Well as much as some /.'ers hate the convergence of phones and would rather wear a utility belt - this looks like a great mix. I think the older generation instead of lamenting that most convergence phone/camera/music/pda phones dont do it right should applaud the ones that do. This looks like a great first step.
Most importantly the battery life kicks ass on this phone in both modes - I really think that this is the acid test for many - What good are feautures if there is no power to turn on the phone.
One day soon I will own a Phone / PDA / iPod / Camera (Still and Motion) with hopefully some GPS thrown in for good measure - Convergence is key - that or bigger pockets.
---- The real Slashdot is still here. You just have to browse at -1 to read the comments.
"if you keep the phone off, otherwise about half that"
uh huh, because it's not like I'd be expecting to receive calls with this phone thing...
But my wife's Siemens SL45 is over three years old now. And it wasn't the first mp3 phone either.
The problem with devices converging is the compromises that are made. Instead of two seperate gadgets that do the job well, in this case a mobile phone and an MP3 player, you get one device that is substandard at everything. To me it seems as if the phone is just a gimmick to sell the MP3 player instead of being a functional replacement for a standalone phone.
Does it play Ogg Vorbis? I bet it doesn't, and I can name several standalone DAPs that do support it and probably have better audio quality.
A substandard MP3 player and a phone with poor battery life if you actually want to use both the components of this device? No thanks, I'll stick to my Rio Karma and my trusty old CDMA phone.

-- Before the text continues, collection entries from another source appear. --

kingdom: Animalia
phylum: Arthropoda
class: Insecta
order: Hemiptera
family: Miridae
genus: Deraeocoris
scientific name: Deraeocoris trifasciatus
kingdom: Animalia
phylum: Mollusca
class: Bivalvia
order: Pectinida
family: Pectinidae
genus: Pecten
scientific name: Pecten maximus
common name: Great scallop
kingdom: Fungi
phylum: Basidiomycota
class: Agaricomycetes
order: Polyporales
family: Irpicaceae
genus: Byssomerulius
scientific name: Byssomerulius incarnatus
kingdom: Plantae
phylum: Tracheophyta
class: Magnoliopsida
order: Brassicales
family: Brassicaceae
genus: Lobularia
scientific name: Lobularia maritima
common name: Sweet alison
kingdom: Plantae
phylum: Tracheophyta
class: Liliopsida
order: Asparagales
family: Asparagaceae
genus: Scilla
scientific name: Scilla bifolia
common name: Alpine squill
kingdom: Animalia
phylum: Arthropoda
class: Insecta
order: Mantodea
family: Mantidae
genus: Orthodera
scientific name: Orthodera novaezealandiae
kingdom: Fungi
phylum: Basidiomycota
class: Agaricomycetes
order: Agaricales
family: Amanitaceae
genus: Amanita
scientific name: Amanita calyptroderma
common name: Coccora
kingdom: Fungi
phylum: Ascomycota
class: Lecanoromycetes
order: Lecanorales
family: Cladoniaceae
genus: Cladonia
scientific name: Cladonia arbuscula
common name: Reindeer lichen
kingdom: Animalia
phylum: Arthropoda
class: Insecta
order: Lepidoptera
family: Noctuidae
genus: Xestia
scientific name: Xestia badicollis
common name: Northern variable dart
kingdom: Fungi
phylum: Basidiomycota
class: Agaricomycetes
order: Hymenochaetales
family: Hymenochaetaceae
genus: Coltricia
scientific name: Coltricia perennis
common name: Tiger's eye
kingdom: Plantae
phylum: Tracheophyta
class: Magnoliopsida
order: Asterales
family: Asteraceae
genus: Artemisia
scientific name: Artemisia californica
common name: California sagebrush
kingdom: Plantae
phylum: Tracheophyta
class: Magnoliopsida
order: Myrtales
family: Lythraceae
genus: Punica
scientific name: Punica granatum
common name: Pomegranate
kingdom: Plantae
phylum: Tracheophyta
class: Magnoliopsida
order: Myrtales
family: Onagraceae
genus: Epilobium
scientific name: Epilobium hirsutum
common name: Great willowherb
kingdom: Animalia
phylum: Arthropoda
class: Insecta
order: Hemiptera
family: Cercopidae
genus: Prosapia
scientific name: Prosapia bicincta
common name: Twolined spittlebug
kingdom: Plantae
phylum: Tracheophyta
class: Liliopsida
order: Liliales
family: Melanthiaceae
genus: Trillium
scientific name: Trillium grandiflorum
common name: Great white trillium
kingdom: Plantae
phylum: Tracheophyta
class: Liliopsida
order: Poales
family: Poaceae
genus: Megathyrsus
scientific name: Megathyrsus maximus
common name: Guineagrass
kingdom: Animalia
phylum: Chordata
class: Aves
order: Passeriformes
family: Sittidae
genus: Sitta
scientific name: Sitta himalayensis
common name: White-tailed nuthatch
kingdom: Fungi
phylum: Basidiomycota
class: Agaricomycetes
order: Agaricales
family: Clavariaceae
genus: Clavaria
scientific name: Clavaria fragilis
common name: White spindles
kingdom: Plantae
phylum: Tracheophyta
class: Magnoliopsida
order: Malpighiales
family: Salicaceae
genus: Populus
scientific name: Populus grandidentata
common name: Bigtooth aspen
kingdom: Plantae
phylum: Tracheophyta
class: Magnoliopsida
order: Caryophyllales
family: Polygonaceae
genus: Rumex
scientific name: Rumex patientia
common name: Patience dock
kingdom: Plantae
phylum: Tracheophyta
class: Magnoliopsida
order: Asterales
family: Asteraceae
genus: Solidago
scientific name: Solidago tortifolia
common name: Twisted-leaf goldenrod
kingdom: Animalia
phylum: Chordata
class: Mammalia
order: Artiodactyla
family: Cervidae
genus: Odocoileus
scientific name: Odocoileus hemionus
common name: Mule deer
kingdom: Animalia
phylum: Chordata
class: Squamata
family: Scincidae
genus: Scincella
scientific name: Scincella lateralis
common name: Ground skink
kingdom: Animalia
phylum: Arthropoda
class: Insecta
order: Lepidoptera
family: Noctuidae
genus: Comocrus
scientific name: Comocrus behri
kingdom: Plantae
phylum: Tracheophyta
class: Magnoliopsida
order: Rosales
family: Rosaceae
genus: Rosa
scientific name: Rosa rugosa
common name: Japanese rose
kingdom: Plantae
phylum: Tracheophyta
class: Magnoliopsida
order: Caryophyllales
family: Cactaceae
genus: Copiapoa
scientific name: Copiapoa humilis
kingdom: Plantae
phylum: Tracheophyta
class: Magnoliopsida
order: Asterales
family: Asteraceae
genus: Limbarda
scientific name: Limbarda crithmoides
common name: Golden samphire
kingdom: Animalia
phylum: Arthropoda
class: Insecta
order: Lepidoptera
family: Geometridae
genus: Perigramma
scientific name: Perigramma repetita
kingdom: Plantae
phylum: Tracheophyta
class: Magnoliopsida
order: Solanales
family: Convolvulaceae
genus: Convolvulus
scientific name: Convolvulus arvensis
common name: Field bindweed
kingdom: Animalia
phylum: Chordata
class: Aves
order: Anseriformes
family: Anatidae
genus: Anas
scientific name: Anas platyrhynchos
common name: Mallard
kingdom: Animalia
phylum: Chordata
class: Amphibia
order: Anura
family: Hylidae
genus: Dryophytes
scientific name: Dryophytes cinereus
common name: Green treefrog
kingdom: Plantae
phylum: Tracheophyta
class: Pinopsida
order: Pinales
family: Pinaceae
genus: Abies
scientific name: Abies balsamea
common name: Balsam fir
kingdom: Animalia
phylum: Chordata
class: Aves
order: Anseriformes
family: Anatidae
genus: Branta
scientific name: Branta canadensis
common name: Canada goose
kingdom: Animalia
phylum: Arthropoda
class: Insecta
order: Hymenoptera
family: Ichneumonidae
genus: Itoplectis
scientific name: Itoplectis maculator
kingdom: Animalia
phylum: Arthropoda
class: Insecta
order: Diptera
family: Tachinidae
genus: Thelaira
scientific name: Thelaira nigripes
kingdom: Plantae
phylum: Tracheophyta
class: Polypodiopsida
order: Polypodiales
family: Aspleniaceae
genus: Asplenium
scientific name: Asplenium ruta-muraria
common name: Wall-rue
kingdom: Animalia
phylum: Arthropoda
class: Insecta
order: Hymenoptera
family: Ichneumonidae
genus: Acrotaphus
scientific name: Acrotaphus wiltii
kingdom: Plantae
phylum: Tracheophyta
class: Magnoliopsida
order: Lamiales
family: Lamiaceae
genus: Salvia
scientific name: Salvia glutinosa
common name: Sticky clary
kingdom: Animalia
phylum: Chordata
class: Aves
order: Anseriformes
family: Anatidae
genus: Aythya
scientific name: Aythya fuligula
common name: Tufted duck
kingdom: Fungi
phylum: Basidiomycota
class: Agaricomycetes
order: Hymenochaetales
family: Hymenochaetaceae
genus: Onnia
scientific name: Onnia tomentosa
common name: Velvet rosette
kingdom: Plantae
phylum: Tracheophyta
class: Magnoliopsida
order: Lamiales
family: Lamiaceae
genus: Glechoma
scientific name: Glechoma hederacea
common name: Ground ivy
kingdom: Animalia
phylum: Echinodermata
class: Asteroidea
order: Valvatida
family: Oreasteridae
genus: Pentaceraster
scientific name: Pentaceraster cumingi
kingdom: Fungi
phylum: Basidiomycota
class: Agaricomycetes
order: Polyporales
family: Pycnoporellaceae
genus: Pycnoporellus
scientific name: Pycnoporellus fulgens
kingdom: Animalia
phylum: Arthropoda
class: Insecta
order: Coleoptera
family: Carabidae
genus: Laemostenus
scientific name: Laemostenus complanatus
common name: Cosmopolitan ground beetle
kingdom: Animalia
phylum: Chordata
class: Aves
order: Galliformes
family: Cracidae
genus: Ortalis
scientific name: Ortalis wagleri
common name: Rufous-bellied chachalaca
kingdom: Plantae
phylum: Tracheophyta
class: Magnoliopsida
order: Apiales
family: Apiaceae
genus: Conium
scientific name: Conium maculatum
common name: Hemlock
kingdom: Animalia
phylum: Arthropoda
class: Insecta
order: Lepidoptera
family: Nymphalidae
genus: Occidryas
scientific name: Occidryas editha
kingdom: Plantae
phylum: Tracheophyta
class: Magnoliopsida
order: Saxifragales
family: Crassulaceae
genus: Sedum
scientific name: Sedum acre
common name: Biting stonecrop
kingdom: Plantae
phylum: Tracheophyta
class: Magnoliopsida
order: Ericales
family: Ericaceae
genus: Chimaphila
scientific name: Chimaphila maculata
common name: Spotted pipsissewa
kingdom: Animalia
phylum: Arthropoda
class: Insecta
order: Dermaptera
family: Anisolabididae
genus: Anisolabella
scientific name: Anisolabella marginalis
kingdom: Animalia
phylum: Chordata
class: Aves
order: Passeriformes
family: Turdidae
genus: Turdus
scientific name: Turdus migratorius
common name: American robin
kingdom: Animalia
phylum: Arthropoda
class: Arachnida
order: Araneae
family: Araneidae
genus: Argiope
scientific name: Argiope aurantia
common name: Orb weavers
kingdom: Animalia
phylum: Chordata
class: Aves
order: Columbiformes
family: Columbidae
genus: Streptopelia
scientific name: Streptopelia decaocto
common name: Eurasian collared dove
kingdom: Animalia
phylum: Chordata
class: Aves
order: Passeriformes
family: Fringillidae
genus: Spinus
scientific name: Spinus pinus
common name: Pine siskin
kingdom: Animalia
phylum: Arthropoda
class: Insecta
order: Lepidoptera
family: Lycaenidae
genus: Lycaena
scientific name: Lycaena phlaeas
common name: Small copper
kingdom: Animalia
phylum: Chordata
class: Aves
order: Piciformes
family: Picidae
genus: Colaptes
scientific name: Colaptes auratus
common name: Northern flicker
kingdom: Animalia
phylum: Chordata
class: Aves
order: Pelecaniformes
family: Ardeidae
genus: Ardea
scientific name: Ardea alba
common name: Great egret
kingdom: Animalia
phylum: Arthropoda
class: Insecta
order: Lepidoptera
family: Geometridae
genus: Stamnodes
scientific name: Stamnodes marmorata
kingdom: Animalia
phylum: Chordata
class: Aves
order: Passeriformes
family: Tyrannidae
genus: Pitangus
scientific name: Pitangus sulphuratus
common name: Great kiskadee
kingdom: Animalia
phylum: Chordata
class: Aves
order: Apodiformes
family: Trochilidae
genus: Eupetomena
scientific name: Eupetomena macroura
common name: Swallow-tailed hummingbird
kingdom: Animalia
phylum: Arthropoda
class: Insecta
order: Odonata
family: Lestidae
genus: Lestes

The "obvious" answer is one. The correct answer is unlimited. There is a point where you cannot keep putting devices together. It would be ridiculous to make an "all in one" device that is a phone, a camera, a walkman, and a printer. You would need a seperate "all in one" device that is a printer/fax/scanner/copier. So there are two "all in one" devices already. You can see where this is going.
off-topic: I need my phone to make phone calls. thats it.
ptpete
The reason it's lame -- Sony proprietary Memory Stick.
Also, limited to T-Mobile (US customers) service.
Also, no price announced yet.
Also, DRM music only.
memory stick... don't care about too much
:)
tmobile... great, that's my co.
DRM... where does it say that at? I read Ericsson's site and saw no mention of DRM.
No, see, the whole point is that unless you had your phone on vibrate you would miss their call if you were listening to an ipod. I assume this will do something like turn down the music volume when the phone actually rings, and that the caller will be heard in the headphones. This is one convergence device that makes sense.
Problem is sir, the SD is also proprietary. SD is controlled by Matsushita, Toshiba, and Sandisk. MMC isn't proprietary, but by default pretty much all new MMC slots pretty much needs SD compatibility since consumers don't know the diffrence and expect SDs to work.
Why would Sony dump one proprietary standard just to adopt another which they have to pay licencing fees for? Quite honestly, the Sony-bashing regarding memorysticks is garbage. It would be a valid argument if the alternative was an open standard, however most people seem to endorse SDs. Out of all the pletohra of the small flash multimedia standards that constantly pop up I'm not sure why people only attack Sony.
As far as DRM goes, all other players also have DRM. plus it supports MP3s, so there's a way around it. Also, the phone is GSM/GPRS triband so it will likely work with other GSM services in the future.